Au fil du temps, cette notion a muté pour s’ériger au rang de philosophie universelle. Ici, il n’est plus question uniquement de s'infiltrer dans des systèmes informatiques de façon illégale ou malveillante, mais bien de révolutionner les fondements de notre société. On parle de growth hacking, de dream hacking, de mind hacking, de sense hacking, de bio hacking… Le concept n'est absolument plus cantonné à des sous-cultures numériques; il a évolué pour devenir un business model à part entière, un mode de pensée même.

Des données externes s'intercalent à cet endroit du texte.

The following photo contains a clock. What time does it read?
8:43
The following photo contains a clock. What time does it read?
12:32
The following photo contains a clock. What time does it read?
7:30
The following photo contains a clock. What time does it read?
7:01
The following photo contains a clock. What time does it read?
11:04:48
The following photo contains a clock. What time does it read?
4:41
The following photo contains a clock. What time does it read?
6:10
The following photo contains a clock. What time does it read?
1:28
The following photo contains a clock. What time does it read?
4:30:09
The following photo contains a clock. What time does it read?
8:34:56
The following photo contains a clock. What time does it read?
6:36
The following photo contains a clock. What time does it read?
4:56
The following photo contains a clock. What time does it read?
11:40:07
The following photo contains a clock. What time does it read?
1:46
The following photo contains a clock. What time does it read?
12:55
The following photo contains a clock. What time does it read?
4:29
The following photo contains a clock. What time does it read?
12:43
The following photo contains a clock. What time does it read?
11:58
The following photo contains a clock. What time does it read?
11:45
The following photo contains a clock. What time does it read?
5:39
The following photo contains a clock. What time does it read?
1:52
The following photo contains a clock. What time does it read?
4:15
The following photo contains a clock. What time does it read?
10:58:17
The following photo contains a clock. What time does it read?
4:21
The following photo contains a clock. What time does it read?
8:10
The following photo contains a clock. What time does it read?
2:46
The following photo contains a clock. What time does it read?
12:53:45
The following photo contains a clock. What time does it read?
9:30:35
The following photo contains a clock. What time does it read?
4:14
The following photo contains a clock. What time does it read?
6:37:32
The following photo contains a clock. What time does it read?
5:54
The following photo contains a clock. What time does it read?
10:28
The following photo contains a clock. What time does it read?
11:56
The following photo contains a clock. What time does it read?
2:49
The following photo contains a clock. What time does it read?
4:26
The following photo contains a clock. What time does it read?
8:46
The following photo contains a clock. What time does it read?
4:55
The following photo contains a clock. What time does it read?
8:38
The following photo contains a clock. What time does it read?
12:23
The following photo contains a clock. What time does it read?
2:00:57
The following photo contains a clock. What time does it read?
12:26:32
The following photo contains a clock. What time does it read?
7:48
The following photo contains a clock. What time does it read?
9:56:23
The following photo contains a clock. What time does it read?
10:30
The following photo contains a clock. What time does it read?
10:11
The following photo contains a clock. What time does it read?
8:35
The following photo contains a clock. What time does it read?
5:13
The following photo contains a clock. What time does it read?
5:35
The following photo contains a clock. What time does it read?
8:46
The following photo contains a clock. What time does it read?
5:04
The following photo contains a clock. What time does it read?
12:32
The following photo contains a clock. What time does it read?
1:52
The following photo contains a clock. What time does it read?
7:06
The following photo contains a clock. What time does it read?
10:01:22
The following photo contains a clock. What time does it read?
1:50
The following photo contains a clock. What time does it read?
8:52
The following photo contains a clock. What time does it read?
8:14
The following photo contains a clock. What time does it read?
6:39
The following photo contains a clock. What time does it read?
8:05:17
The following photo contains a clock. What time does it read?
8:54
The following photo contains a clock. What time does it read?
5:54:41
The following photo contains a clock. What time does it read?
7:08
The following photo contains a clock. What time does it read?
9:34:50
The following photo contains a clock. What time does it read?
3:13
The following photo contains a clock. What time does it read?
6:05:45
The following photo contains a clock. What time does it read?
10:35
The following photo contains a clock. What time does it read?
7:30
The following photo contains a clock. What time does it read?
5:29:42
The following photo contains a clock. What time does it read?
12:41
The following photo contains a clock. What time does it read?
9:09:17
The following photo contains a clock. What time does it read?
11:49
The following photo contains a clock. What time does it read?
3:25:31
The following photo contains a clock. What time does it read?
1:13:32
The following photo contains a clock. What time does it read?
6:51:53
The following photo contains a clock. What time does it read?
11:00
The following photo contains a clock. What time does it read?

Dans cet esprit, les entreprises d’aujourd’hui privilégient une innovation rapide, adoptant le rythme effréné des hackers avec des cycles d'itération accélérés pour développer produits et services. Ces "sprints" ont pour but de concevoir rapidement des versions minimales viables (MVP) pour immédiatement recueillir les impressions des utilisateurs et adapter leurs offres en conséquence. Parallèlement, le modèle du hacking encourage la disruption du marché, invitant ses acteurs à rechercher et exploiter les faiblesses du système à leur avantage. En questionnant les normes établies, ces sociétés ouvrent la voie à des solutions novatrices, souvent plus efficientes et économiques. Ici, l'échec n'est pas un tabou mais un tremplin dans une logique d'entreprise où les risques sont non seulement acceptés mais encouragés, chaque faux pas étant considéré comme une leçon.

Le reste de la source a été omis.